Given the wide range of Chinese products the U,S is targeting, component manufacturers for consumer appliances and electronic products such as computers, computer accessories, and video and audio equipment will also see an indirect effect.

We estimate about 30 percent of China’s total exports to the U.S in 2017 were consumer appliances and electronics, based on data from the U.S Census Bureau. These products have an aggregate value of around $170 billion.

Most of the products from rated component manufacturers, such as Kangde Xin Composite Material Co., Ltd. (Ba3 review for downgrade), Sunny Optical Technology (Group) Co.

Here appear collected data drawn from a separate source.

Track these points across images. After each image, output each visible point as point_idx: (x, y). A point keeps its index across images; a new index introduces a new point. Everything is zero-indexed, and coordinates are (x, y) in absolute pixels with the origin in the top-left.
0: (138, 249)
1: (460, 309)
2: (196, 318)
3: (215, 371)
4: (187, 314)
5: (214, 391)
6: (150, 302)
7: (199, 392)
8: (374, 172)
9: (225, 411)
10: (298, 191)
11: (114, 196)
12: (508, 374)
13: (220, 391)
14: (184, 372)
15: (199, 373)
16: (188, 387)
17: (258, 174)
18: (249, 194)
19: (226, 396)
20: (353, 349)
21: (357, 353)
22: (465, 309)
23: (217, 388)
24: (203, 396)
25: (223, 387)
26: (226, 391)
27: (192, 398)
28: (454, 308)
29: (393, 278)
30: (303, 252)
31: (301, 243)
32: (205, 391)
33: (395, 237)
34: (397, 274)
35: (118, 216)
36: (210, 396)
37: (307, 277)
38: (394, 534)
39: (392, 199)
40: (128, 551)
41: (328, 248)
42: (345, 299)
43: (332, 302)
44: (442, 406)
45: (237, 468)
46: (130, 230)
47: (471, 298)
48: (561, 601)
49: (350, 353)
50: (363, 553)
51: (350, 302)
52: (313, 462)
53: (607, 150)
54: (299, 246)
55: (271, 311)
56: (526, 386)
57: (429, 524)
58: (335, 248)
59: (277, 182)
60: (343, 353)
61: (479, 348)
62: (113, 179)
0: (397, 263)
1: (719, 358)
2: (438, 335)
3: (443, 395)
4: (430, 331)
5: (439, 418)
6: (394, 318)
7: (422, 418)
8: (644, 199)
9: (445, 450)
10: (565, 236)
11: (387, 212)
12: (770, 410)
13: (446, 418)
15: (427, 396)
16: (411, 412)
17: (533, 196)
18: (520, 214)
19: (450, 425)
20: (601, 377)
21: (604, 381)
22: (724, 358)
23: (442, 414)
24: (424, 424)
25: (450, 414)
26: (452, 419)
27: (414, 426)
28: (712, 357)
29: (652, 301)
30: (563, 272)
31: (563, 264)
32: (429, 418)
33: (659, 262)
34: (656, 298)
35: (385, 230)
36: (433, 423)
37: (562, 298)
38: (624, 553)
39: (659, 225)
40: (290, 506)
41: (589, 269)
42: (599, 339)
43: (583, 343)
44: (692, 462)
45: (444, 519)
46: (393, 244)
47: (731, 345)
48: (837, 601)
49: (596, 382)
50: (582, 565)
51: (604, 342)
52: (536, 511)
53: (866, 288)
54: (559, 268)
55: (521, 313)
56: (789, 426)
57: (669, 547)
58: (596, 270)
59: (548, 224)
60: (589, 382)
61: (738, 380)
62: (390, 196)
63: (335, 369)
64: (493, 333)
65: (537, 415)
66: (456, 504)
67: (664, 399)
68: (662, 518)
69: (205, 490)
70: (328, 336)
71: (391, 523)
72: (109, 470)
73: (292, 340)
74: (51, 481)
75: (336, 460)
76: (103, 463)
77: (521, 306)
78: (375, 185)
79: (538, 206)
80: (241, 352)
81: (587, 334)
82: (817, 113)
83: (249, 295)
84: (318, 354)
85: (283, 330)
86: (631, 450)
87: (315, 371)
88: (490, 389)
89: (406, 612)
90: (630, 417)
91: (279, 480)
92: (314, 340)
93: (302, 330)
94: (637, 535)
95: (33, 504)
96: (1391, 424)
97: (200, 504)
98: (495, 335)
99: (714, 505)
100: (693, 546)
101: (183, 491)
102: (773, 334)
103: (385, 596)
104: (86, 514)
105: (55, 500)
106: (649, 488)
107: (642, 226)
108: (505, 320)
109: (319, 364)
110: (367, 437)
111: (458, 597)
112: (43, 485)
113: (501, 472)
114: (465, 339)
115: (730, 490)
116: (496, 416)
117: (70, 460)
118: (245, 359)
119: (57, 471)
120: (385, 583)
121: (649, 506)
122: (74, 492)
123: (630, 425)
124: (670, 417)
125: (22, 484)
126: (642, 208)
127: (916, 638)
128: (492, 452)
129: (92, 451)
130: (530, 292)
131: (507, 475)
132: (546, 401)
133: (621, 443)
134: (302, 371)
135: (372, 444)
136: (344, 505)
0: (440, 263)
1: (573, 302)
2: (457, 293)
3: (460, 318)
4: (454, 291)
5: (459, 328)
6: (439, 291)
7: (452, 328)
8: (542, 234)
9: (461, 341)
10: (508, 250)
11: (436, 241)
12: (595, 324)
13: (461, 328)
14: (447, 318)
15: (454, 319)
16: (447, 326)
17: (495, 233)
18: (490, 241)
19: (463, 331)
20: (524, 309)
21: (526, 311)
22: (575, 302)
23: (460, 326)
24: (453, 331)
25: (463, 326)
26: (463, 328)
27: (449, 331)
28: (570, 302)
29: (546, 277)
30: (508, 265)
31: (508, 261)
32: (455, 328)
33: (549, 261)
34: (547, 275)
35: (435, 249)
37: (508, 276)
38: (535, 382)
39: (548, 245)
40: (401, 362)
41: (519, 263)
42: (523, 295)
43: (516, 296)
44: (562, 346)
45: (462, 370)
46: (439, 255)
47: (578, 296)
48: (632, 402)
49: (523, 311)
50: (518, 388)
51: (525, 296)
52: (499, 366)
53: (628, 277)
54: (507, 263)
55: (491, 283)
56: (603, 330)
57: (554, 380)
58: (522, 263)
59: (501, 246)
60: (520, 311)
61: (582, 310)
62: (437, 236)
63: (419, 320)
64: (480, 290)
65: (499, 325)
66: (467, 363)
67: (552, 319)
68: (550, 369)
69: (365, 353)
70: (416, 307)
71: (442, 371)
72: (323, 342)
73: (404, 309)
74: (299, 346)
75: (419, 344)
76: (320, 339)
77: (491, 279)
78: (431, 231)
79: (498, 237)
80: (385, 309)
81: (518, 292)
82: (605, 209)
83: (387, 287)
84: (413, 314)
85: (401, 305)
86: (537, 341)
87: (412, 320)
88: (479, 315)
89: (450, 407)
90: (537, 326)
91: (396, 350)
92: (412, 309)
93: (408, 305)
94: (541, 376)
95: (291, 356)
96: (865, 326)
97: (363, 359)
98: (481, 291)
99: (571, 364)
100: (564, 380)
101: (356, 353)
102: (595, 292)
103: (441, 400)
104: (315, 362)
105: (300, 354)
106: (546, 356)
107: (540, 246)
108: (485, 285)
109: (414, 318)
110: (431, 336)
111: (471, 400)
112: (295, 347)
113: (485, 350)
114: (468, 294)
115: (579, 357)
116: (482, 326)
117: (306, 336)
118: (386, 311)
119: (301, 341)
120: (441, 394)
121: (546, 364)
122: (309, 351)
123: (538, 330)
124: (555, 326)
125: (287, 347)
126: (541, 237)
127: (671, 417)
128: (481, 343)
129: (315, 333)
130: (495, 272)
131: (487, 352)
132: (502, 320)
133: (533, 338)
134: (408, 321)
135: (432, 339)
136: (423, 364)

Ltd. (Baa2 stable) and AAC Technologies Holdings Inc. (Baa1 stable), are not directly exposed to the proposed and implemented tariffs.

However, if their downstream customers are affected because they export the listed products to the U.S, we expect these customers to respond to higher tariffs partly through price compression along the value chain. We believe the effects of this compression will take some time to surface, and we will monitor the potential effect on the rated companies.

Rated Chinese e-commerce companies have low exposure to the tariffs. Cross-border sales typically account for less than 5 percent of revenue for JD.com,Inc. (Baa2 positive) and Vipshop Holdings Limited (Baa1 stable). Even for Alibaba Group Holding Limited (A1 stable), which has a global sourcing platform, cross-border sales are less than 10 percent of its total revenue.

The portion of revenue directly related to US trade is a fraction of the 5 percent -10 percent revenue exposure (direct and indirect) we estimate the company has to the U.S. We expect Alibaba can diversify its revenue exposure to other regions relatively easily.

Additionally, the 5 percent – 6 percent depreciation of the renminbi during the past few months makes Chinese exports less expensive versus competing suppliers in other countries. That will lessen the effect of the U.S tariffs on Chinese companies.

But, as highlighted above, the potential for higher tariffs and the resulting higher product prices to reduce demand for Chinese products is increasing as a risk. These escalations in the dispute could have a negative impact on investment and economic growth in China and the U.S, which would spill over to Chinese companies in a wide range of sectors.